Arrivano da Volterra (PI) i
Tuchulcha, band dal moniker tanto impronunciabile quanto originale ed affascinante. Fatte le dovute ricerche ho appreso che si tratta del nome di una divinità etrusca (da sottolineare e premiare la scelta di omaggiare la propria terra), dall’aspetto decisamente poco rassicurante, visto che la sua raffigurazione più comune ci presenta un dio dal corpo umano, becco da rapace, orecchie d’asino, capelli formati da serpenti, ali e zampe da uccello. Un bel minestrone insomma, ma tant’è…

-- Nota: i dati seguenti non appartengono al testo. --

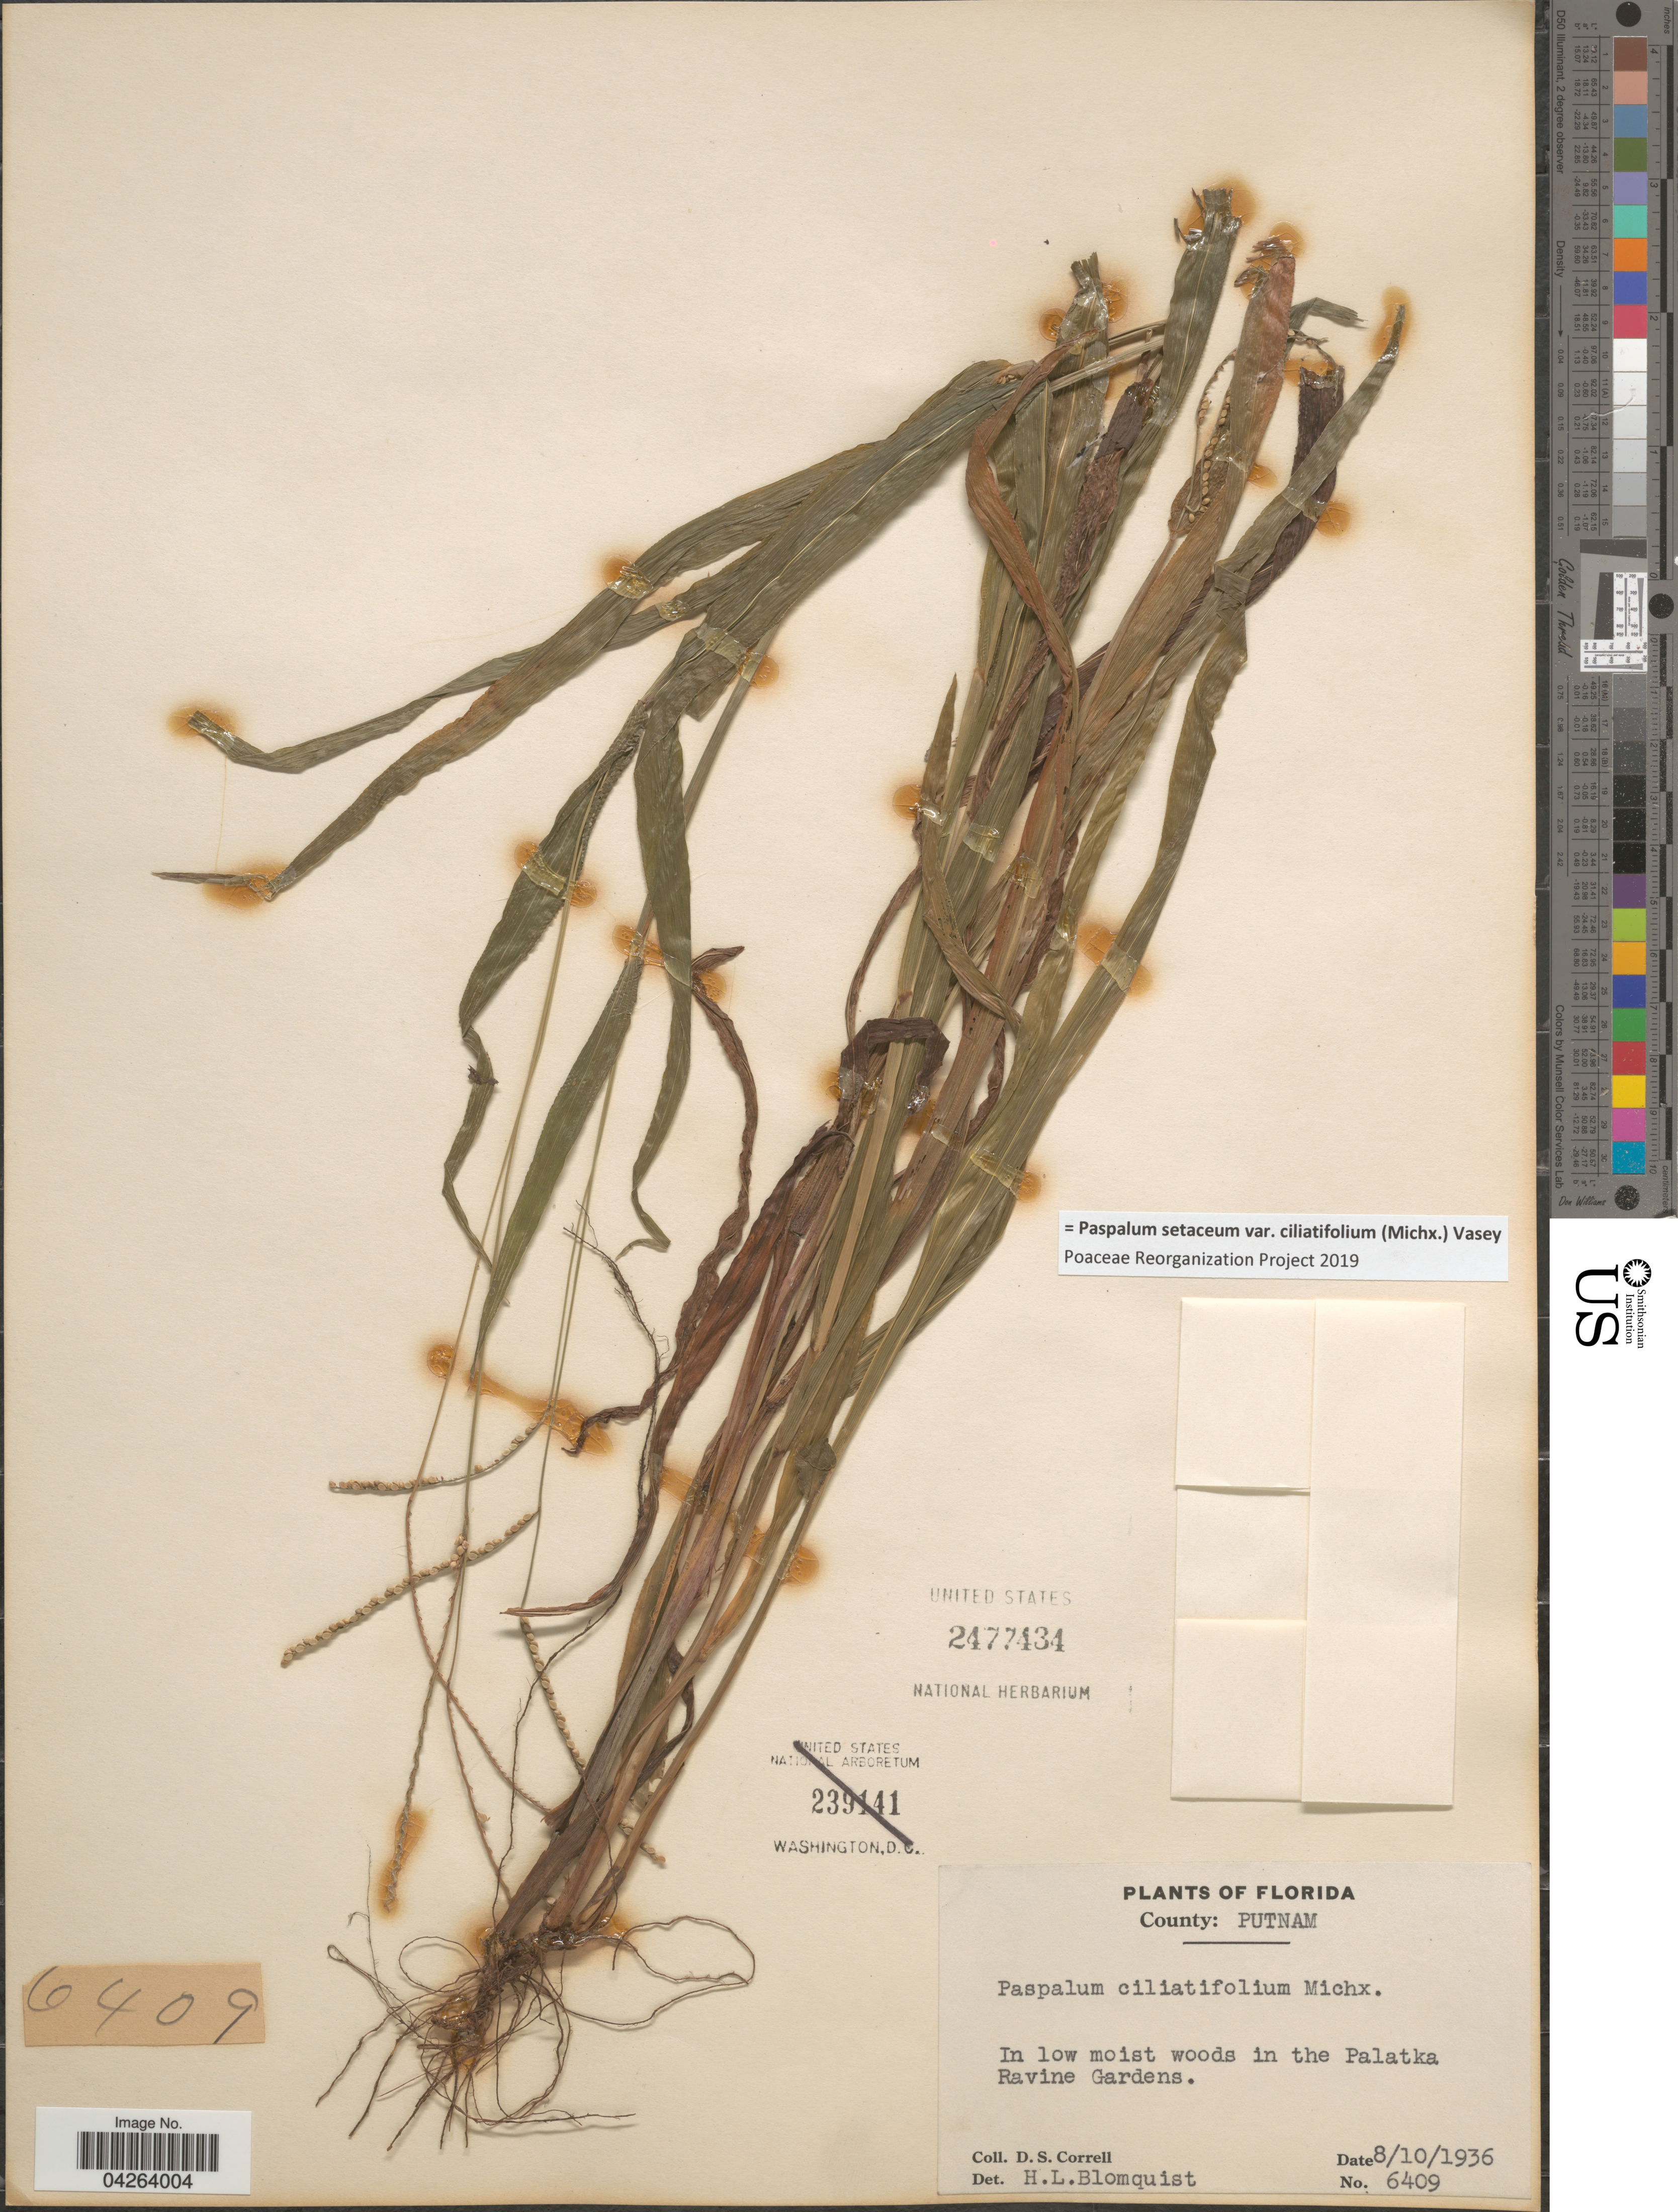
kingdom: Plantae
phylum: Tracheophyta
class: Liliopsida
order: Poales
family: Poaceae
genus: Paspalum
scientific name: Paspalum setaceum var. ciliatifolium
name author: (Michx.) Vasey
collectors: D. S. Correll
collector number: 6409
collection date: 1936-08-10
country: United States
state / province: Florida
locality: County: Putnam. In low moist woods in the Palatka Ravine Gardens.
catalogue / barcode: US 2477434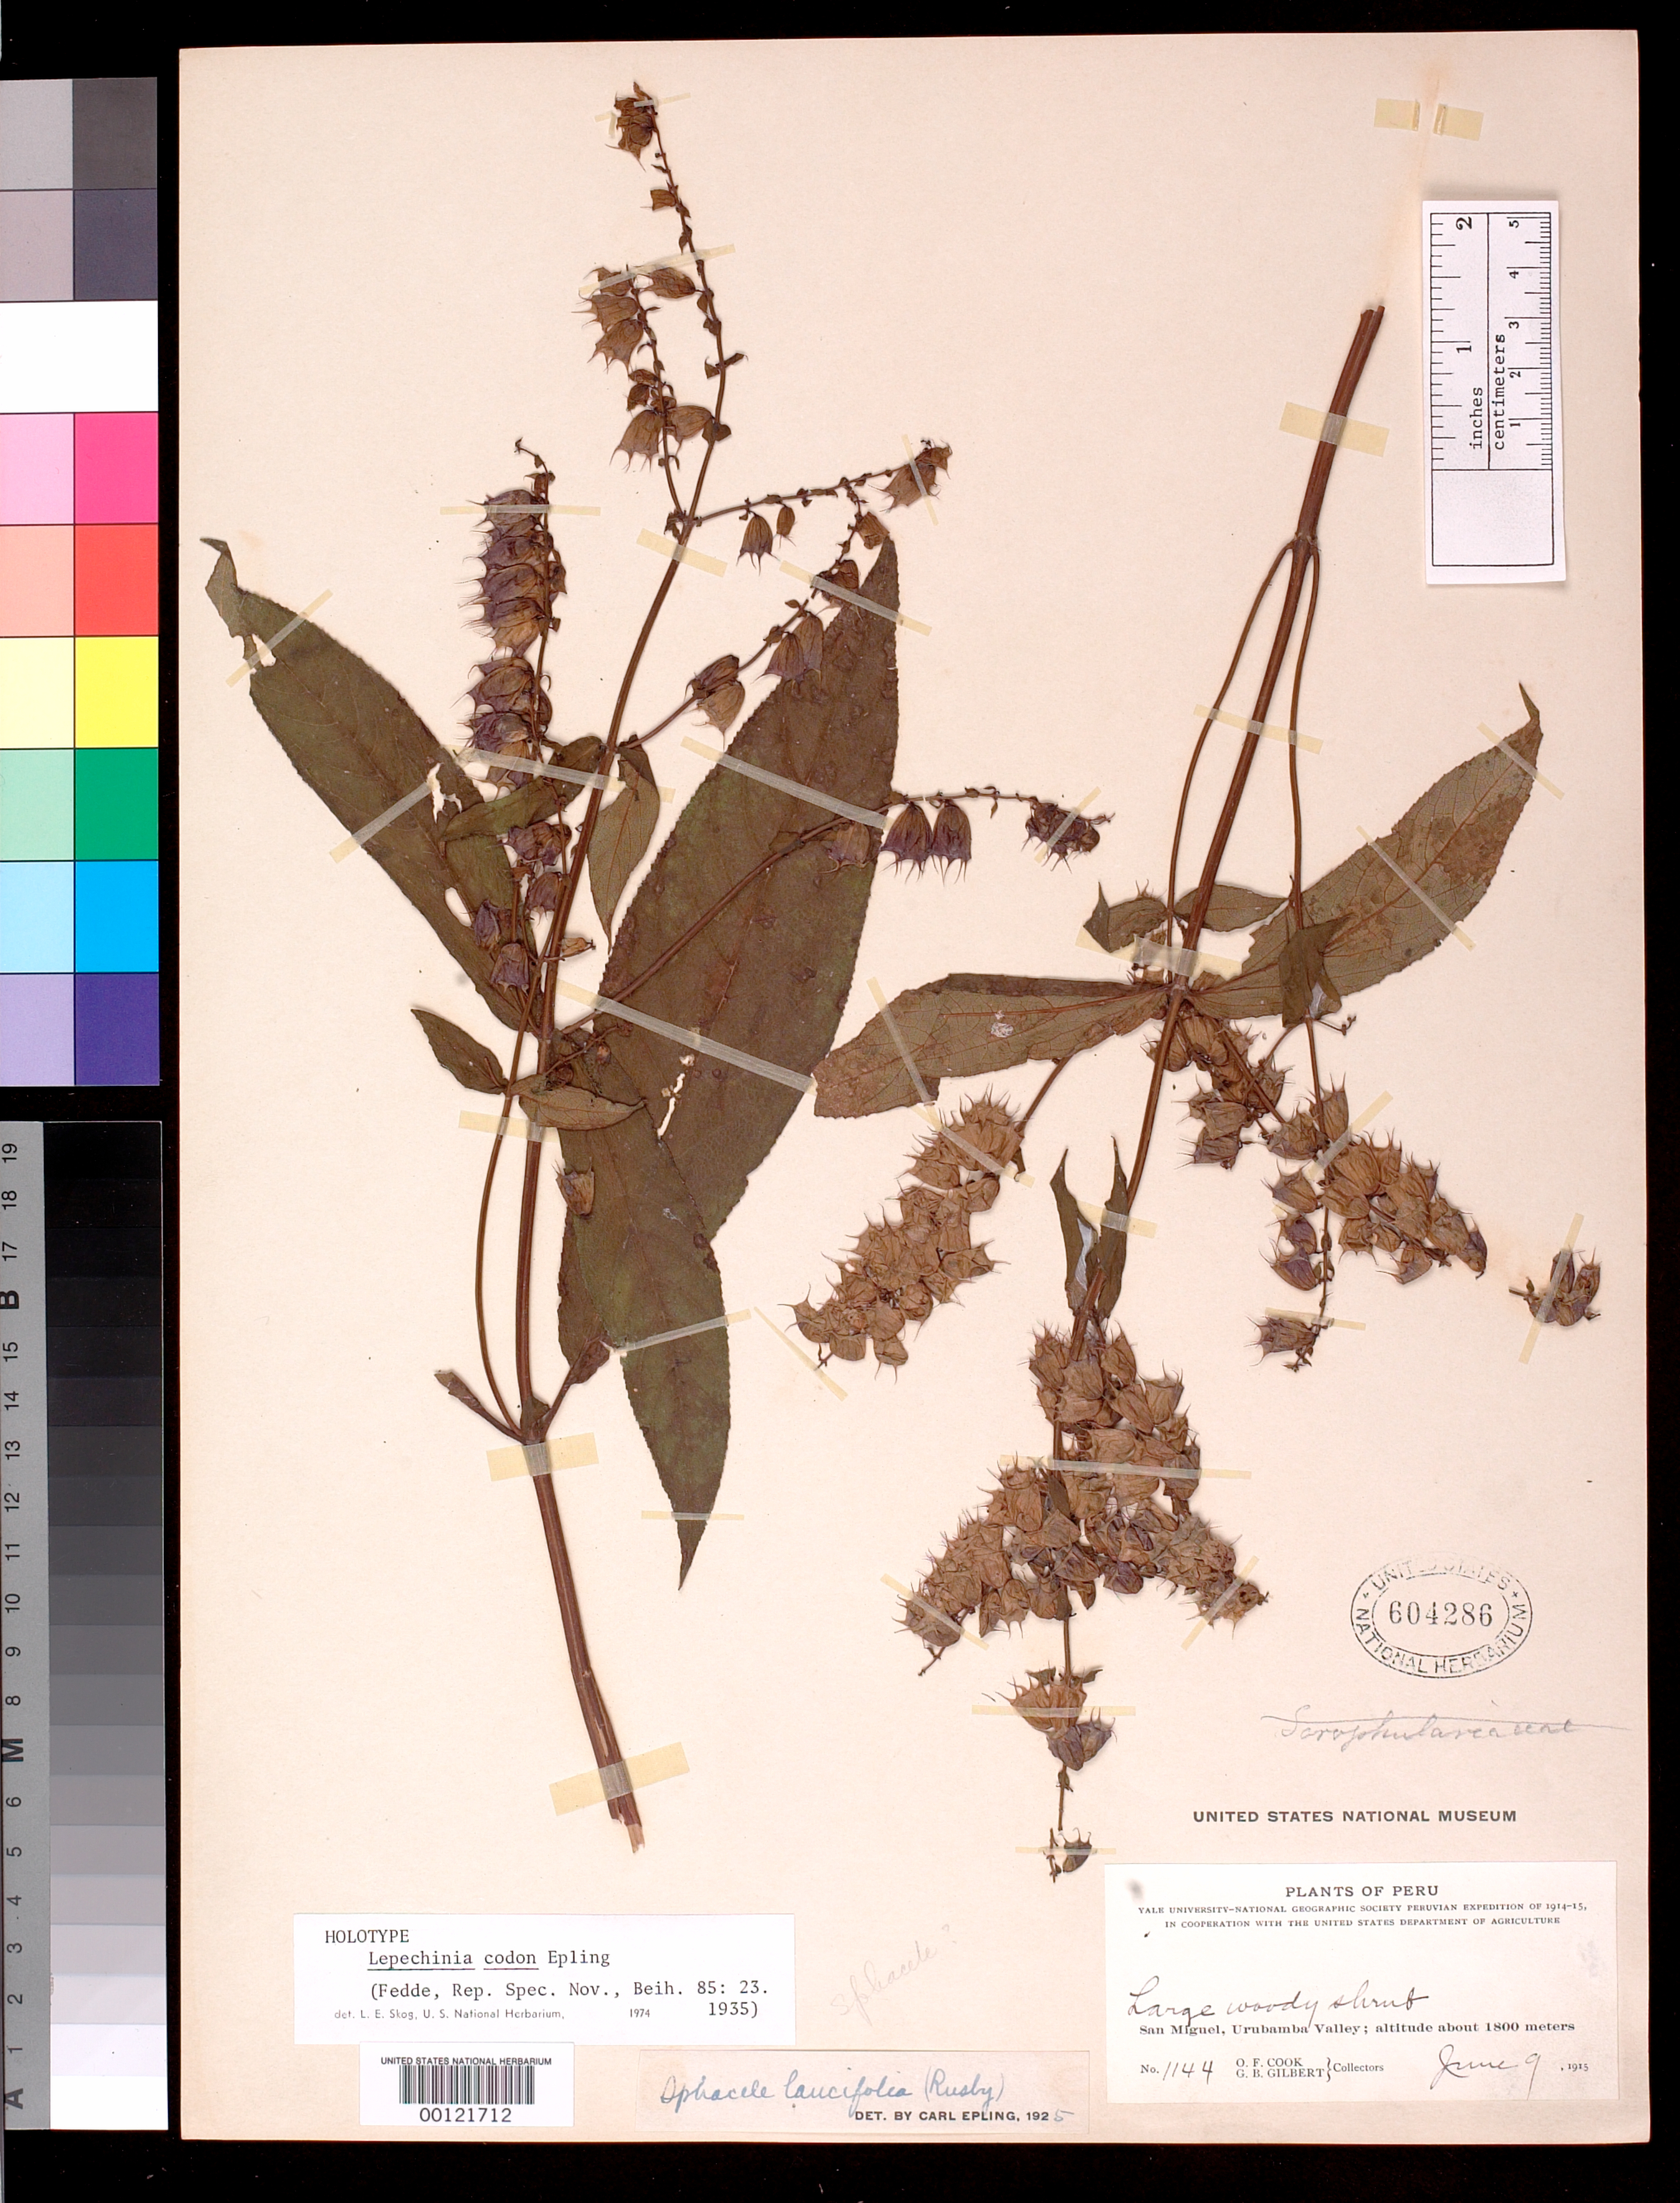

Sfortunatamente per i nostri ragazzi toscani, altrettanta originalità non risiede anche nella proposta musicale, assestata su un death metal fin troppo scolastico e stantio. Chi mi conosce sa che sono la persona più lontana dal concetto di originalità a tutti i costi, io in un album o in un demo cerco la sostanza, sticazzi se suona già sentito o meno, l’importante è che colpisca e convinca. Quindi il problema con i Tuchulcha non è, per me, tanto il fatto che la loro proposta non ci regali nulla di nuovo, quanto, piuttosto, il fatto che si sente troppo un’immaturità di fondo che solo raramente viene soppiantata da riff interessanti (vedi “Burning in Velathri”, più dinamica e spigliata, forse l’episodio meglio riuscito del demo). I riff sono troppo squadrati e poco dinamici, così come le ritmiche, quasi sempre assestate su tempi medi fin troppo scolastici. E in generale sono proprio i brani nella loro interezza ad essere troppo lineari, manca quel cambio di tempo che ti spiazza o quel riff che ti fa saltare dalla sedia, e se a questo aggiungiamo anche una registrazione non proprio ottimale e troppo poco potente, visto il genere proposto, le cose peggiorano un po’.
Non mi sento di stroncare in tutto la band toscana, perché percepisco una certa sincerità nella loro proposta, e soprattutto perché qualche bel riff ogni tanto spunta fuori, ma è troppo poco per alzare il giudizio finale del demo, ancora troppo acerbo per poter sperare di lasciare un segno tangibile nella scena estrema italiana. Se si eccettua il buon growl di Emiliano, che però avrebbe potuto lavorare un po’ di più sulle dinamiche della voce, per il resto abbiamo a che fare con un death troppo monotono (chi ha detto Six Feet Under?), di chiara derivazione nineties, ma che non colpisce a fondo, e nel genere questo è un difetto fin troppo rilevante. Mi riservo di esprimere un giudizio definitivo dopo l’uscita del full length, che so essere prossima. Vediamo se nel frattempo i Tuchulcha sono riusciti a smussare gli inevitabili errori dettati dall’inesperienza.